**Using the information:**
A. In the Breaking Bad discussion, what was Walt hiding when he screwed in the power socket in his bedroom?
B. Continue the Breaking Bad discussion from where its final paragraph ends.

[Text block — start]

Walter White (Bryan Cranston) and Jack (Michael Bowen) in AMC's Breaking Bad.
Walter White (Bryan Cranston) and Jack (Michael Bowen)

Photograph by Ursula Coyote/AMC.

Burning question answered: Mark Crummett tells me via Twitter that when Walt screwed in the power socket in his bedroom , he was hiding the ricin again.

New burning question: If Walt’s cancer is back, why does he have so much hair in the flash-forward? I agree that a recurrence is a more plausible explanation for Walt’s return to family man than love of said family. But is he going to get cancer, treat his cancer, and beat the cancer again, all before we get to his frenzied morning of bacon snapping and gun buying?

Matt, you are disappointed that in this mini-finale Vince Gilligan ostensibly shut down the Heisenberg Empire without giving its creator a single headache.  I imagine Walt cut a deal with Todd, thereby ensuring the future of his Crystal Blue Persuasion while also throwing a bone to Todd’s uncle and his Aryan comrades. (June, thank you for that excellent insider prediction that the Aryans will come back because one of them is played by an actor who’s too big for a walk-on. You really know your TV, honey.) I figure we’ll find out more about the buyout, or whatever it was, when we pick up next year. That the tidy fast-forwarding didn’t bother me in the meantime is a testament to how much I’ve grown to trust the writers’ room and Vince Gilligan. I have faith that every step we missed will make time for an even more intriguing nugget in the eight episodes left to us. Such is the slavish loyalty Breaking Bad inspires.

I do not buy the Hank cover-up thesis, for some of the reasons LisaK lays out in our comments: If Hank goes after Walt now, he’ll be able to explain why he didn’t put it all together earlier. After all, this is his nebbish chemistry-teacher brother-in-law we’re talking about. And sure, it sucks to put the father of your adored niece and nephew in prison—but not if you adore them so much that you’d be glad to have them move in with you.

[Text block — finish]
[Data — start]

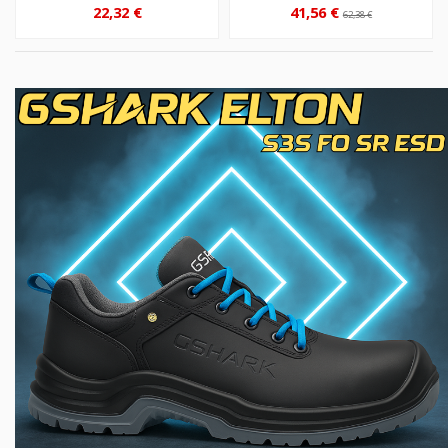
22,32 €
41,56 €
62,38 €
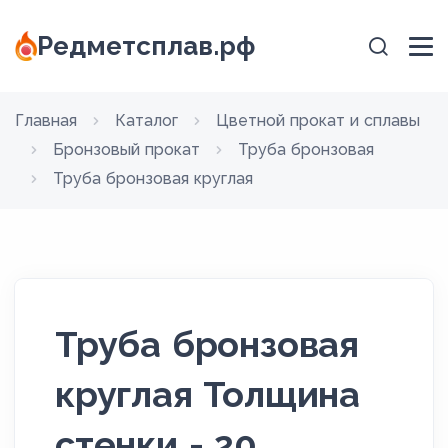
Редметсплав.рф
Главная
Каталог
Цветной прокат и сплавы
Бронзовый прокат
Труба бронзовая
Труба бронзовая круглая
Труба бронзовая
круглая Толщина
стенки - 20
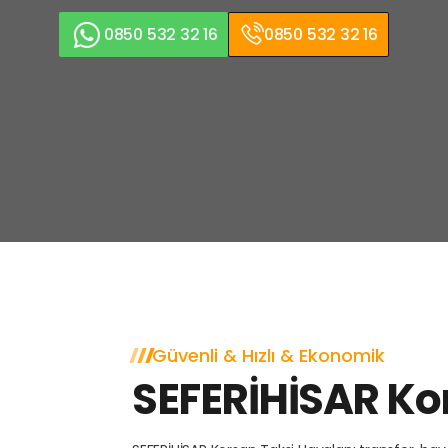
0850 532 32 16
0850 532 32 16
Güvenli & Hızlı & Ekonomik
SEFERİHİSAR Ko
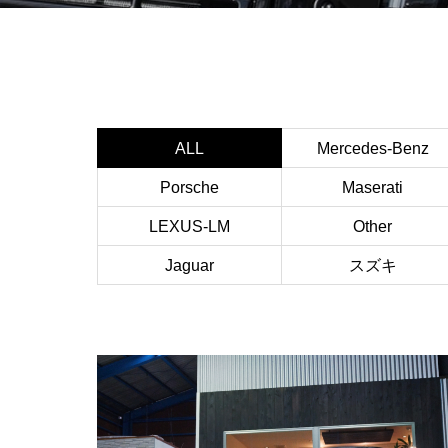
ALL
Mercedes-Benz
Porsche
Maserati
LEXUS-LM
Other
Jaguar
スズキ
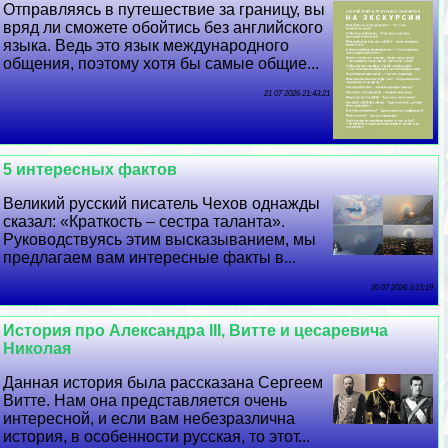
Отправляясь в путешествие за границу, вы
вряд ли сможете обойтись без английского
языка. Ведь это язык международного
общения, поэтому хотя бы самые общие...
21 07 2026 21:43:21
5 интересных фактов
Великий русский писатель Чехов однажды
сказал: «Краткость – сестра таланта».
Руководствуясь этим высказыванием, мы
предлагаем вам интересные факты в...
20 07 2026 3:15:19
История про Александра III, Витте и цесаревича
Николая
Данная история была рассказана Сергеем
Витте. Нам она представляется очень
интересной, и если вам небезразлична
история, в особенности русская, то этот...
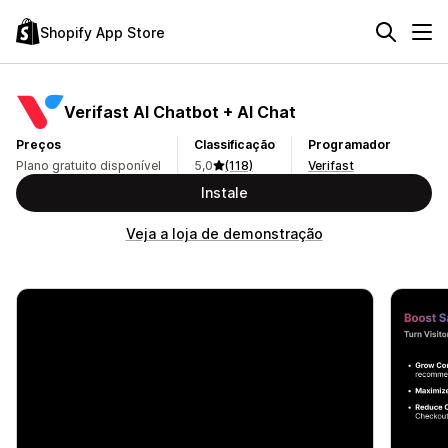
Shopify App Store
Verifast AI Chatbot + AI Chat
Preços
Classificação
Programador
Plano gratuito disponível
5,0
(118)
Verifast
Instale
Veja a loja de demonstração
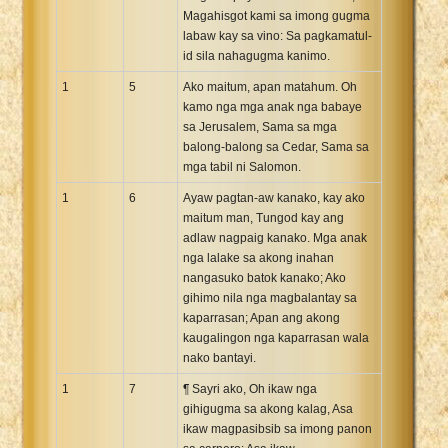
Magahisgot kami sa imong gugma
Xhosa Bible
labaw kay sa vino: Sa pagkamatul-
id sila nahagugma kanimo.
1
5
Ako maitum, apan matahum. Oh
kamo nga mga anak nga babaye
sa Jerusalem, Sama sa mga
balong-balong sa Cedar, Sama sa
mga tabil ni Salomon.
1
6
Ayaw pagtan-aw kanako, kay ako
maitum man, Tungod kay ang
adlaw nagpaig kanako. Mga anak
nga lalake sa akong inahan
nangasuko batok kanako; Ako
gihimo nila nga magbalantay sa
kaparrasan; Apan ang akong
kaugalingon nga kaparrasan wala
nako bantayi.
1
7
¶ Sayri ako, Oh ikaw nga
gihigugma sa akong kalag, Asa
ikaw magpasibsib sa imong panon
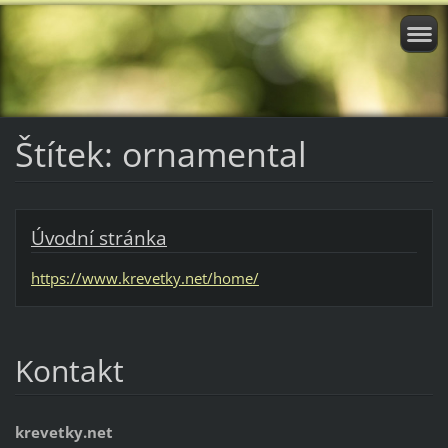
Štítek: ornamental
Úvodní stránka
https://www.krevetky.net/home/
Kontakt
krevetky.net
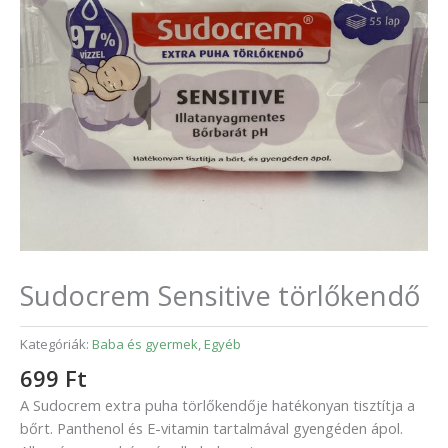
Sudocrem Sensitive törlőkendő
Kategóriák:
Baba és gyermek
,
Egyéb
699
Ft
A Sudocrem extra puha törlőkendője hatékonyan tisztítja a
bőrt. Panthenol és E-vitamin tartalmával gyengéden ápol.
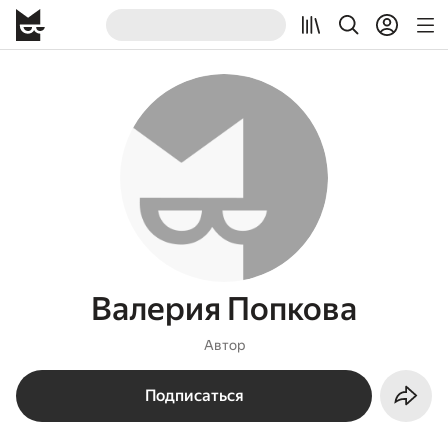
Валерия Попкова
Автор
Подписаться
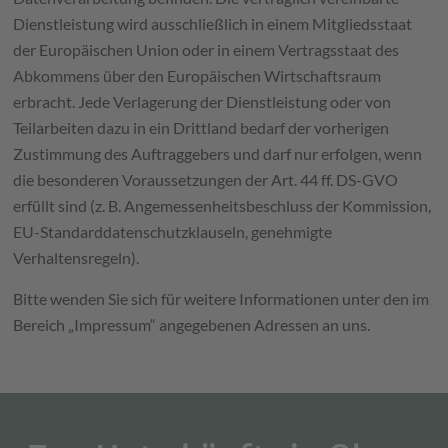
Dienstleistung wird ausschließlich in einem Mitgliedsstaat
der Europäischen Union oder in einem Vertragsstaat des
Abkommens über den Europäischen Wirtschaftsraum
erbracht. Jede Verlagerung der Dienstleistung oder von
Teilarbeiten dazu in ein Drittland bedarf der vorherigen
Zustimmung des Auftraggebers und darf nur erfolgen, wenn
die besonderen Voraussetzungen der Art. 44 ff. DS-GVO
erfüllt sind (z. B. Angemessenheitsbeschluss der Kommission,
EU-Standarddatenschutzklauseln, genehmigte
Verhaltensregeln).
Bitte wenden Sie sich für weitere Informationen unter den im
Bereich „Impressum“ angegebenen Adressen an uns.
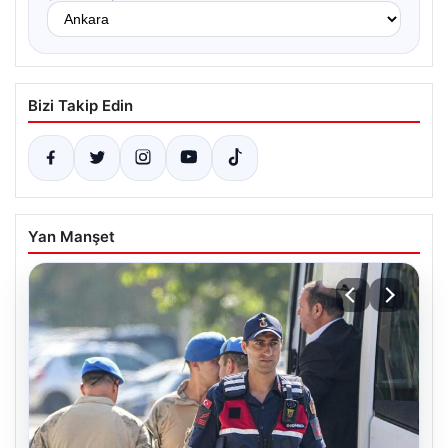
Bizi Takip Edin
Yan Manşet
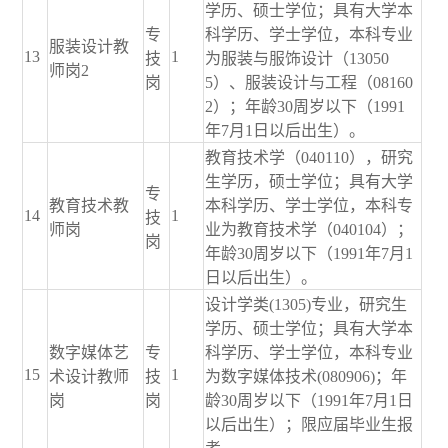
学历、硕士学位；具有大学本
专
科学历、学士学位，本科专业
服装设计教
13
1
技
为服装与服饰设计（13050
师岗2
岗
5）、服装设计与工程（08160
2）；年龄30周岁以下（1991
年7月1日以后出生）。
教育技术学（040110），研究
生学历，硕士学位；具有大学
专
教育技术教
本科学历、学士学位，本科专
14
1
技
师岗
业为教育技术学（040104）；
岗
年龄30周岁以下（1991年7月1
日以后出生）。
设计学类(1305)专业，研究生
学历、硕士学位；具有大学本
数字媒体艺
专
科学历、学士学位，本科专业
15
1
术设计教师
技
为数字媒体技术(080906)；年
岗
岗
龄30周岁以下（1991年7月1日
以后出生）；限应届毕业生报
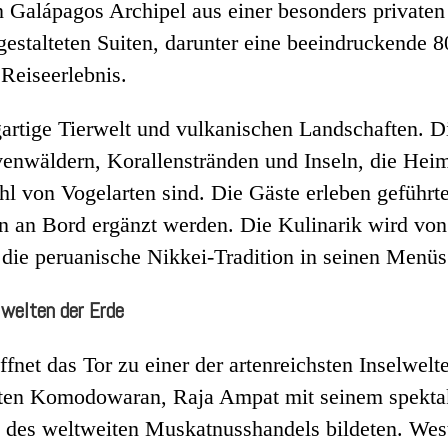
n Galápagos Archipel aus einer besonders privaten 
estalteten Suiten, darunter eine beeindruckende 8
Reiseerlebnis.
gartige Tierwelt und vulkanischen Landschaften. D
venwäldern, Korallenstränden und Inseln, die Hei
l von Vogelarten sind. Die Gäste erleben geführt
an Bord ergänzt werden. Die Kulinarik wird von P
ie peruanische Nikkei-Tradition in seinen Menüs 
lwelten der Erde
fnet das Tor zu einer der artenreichsten Inselwel
en Komodowaran, Raja Ampat mit seinem spektak
m des weltweiten Muskatnusshandels bildeten. Wes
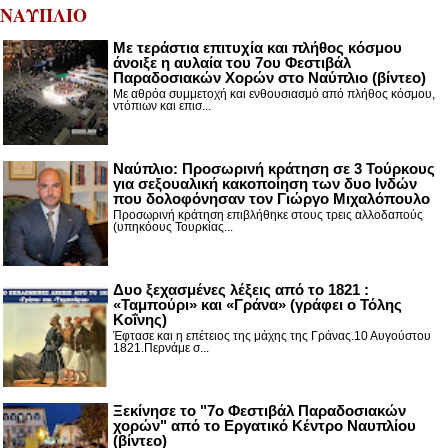
ΝΑΥΠΛΙΟ
Με τεράστια επιτυχία και πλήθος κόσμου
άνοιξε η αυλαία του 7ου Φεστιβάλ
Παραδοσιακών Χορών στο Ναύπλιο (βίντεο)
Με αθρόα συμμετοχή και ενθουσιασμό από πλήθος κόσμου,
ντόπιων και επισ...
Ναύπλιο: Προσωρινή κράτηση σε 3 Τούρκους
για σεξουαλική κακοποίηση των δυο Ινδών
που δολοφόνησαν τον Γιώργο Μιχαλόπουλο
Προσωρινή κράτηση επιβλήθηκε στους τρεις αλλοδαπούς
(υπηκόους Τουρκίας...
Δυο ξεχασμένες λέξεις από το 1821 :
«Ταμπούρι» και «Γράνα» (γράφει ο Τόλης
Κοΐνης)
Έφτασε και η επέτειος της μάχης της Γράνας.10 Αυγούστου
1821.Περνάμε σ...
Ξεκίνησε το "7ο Φεστιβάλ Παραδοσιακών
χορών" από το Εργατικό Κέντρο Ναυπλίου
(βίντεο)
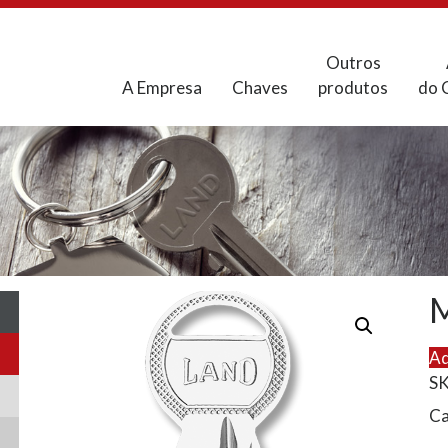
Outros
A Empresa
Chaves
produtos
do 
Ad
S
Ca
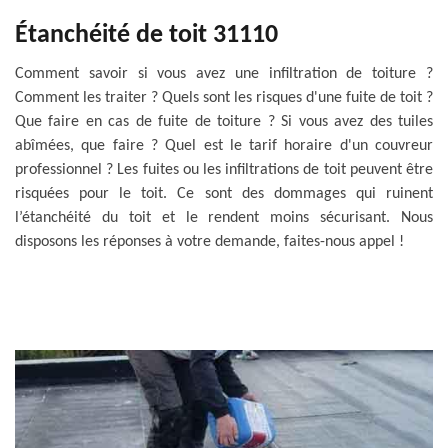
Étanchéité de toit 31110
Comment savoir si vous avez une infiltration de toiture ?
Comment les traiter ? Quels sont les risques d'une fuite de toit ?
Que faire en cas de fuite de toiture ? Si vous avez des tuiles
abîmées, que faire ? Quel est le tarif horaire d'un couvreur
professionnel ? Les fuites ou les infiltrations de toit peuvent être
risquées pour le toit. Ce sont des dommages qui ruinent
l’étanchéité du toit et le rendent moins sécurisant. Nous
disposons les réponses à votre demande, faites-nous appel !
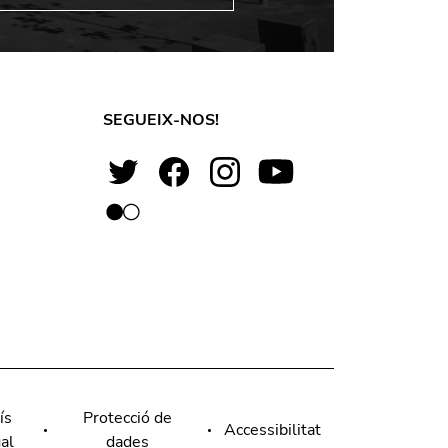
SEGUEIX-NOS!
ís
Protecció de
Accessibilitat
al
dades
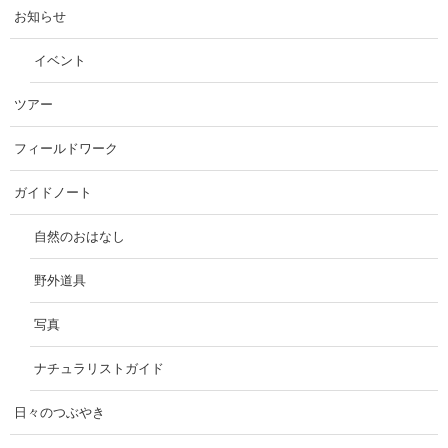
お知らせ
イベント
ツアー
フィールドワーク
ガイドノート
自然のおはなし
野外道具
写真
ナチュラリストガイド
日々のつぶやき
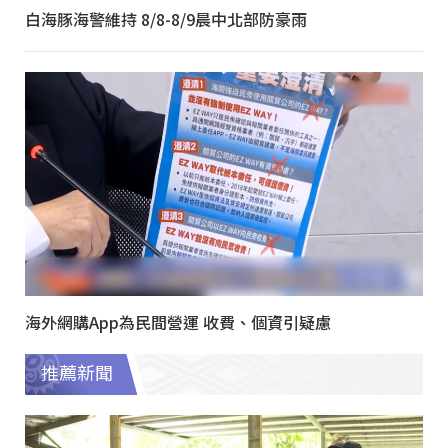
白海豚海警維持 8/8-8/9晨中北部防豪雨
海外網購App為民間營運 收費、個資引疑慮
推薦新聞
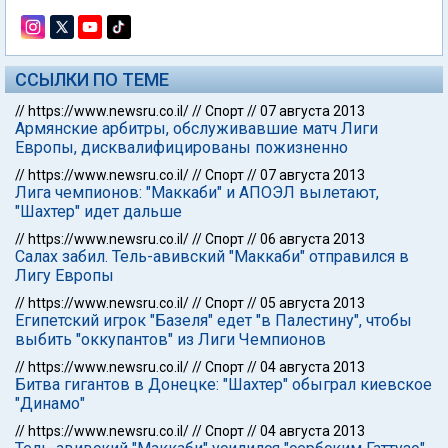
ССЫЛКИ ПО ТЕМЕ
//
https://www.newsru.co.il/
//
Спорт
//
07 августа 2013
Армянские арбитры, обслуживавшие матч Лиги
Европы, дисквалифицированы пожизненно
//
https://www.newsru.co.il/
//
Спорт
//
07 августа 2013
Лига чемпионов: "Маккаби" и АПОЭЛ вылетают,
"Шахтер" идет дальше
//
https://www.newsru.co.il/
//
Спорт
//
06 августа 2013
Салах забил. Тель-авивский "Маккаби" отправился в
Лигу Европы
//
https://www.newsru.co.il/
//
Спорт
//
05 августа 2013
Египетский игрок "Базеля" едет "в Палестину", чтобы
выбить "оккупантов" из Лиги Чемпионов
//
https://www.newsru.co.il/
//
Спорт
//
04 августа 2013
Битва гигантов в Донецке: "Шахтер" обыграл киевское
"Динамо"
//
https://www.newsru.co.il/
//
Спорт
//
04 августа 2013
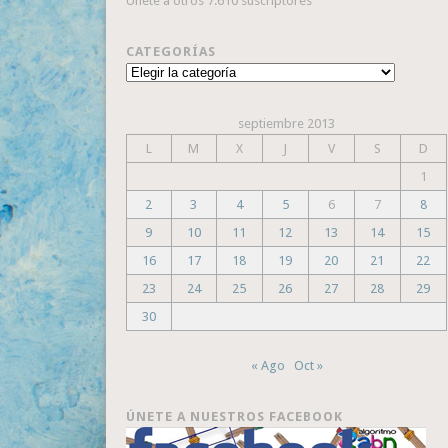
Únete a otros 7.610 suscriptores
CATEGORÍAS
Categorías
septiembre 2013
L
M
X
J
V
S
D
1
2
3
4
5
6
7
8
9
10
11
12
13
14
15
16
17
18
19
20
21
22
23
24
25
26
27
28
29
30
« Ago
Oct »
ÚNETE A NUESTROS FACEBOOK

[Data — finish]

**Written responses:**
A. He was hiding the ricin again.

B.
Indicting Skyler would be hard, but surely the DEA can make a deal with her: immunity in exchange for her testimony against Walt. And I don’t see her agonizing over whether to give it—if Hank forces her hand but she can stay out of prison, or even do a relatively short sentence, she’ll relish the chance to put him away. Traditionally, the marital privilege, in the rules of evidence, limits the circumstances in which one spouse can testify against the other, for the sake of family harmony. In federal court, however, only the testifying spouse can invoke the privilege, according to a 1980 Supreme Court ruling. In other words, Skyler can refuse to testify against Walt, but Walt can’t stop her from speaking in court if she’s willing. After all, as Chief Justice William Rehnquist drily put it: “When one spouse is willing to testify against the other in a criminal proceeding—whatever the motivation—there is probably little in the way of marital harmony for the privilege to preserve.” Too true, and to me this all signals that unless Walt kills Skyler, he is out of luck.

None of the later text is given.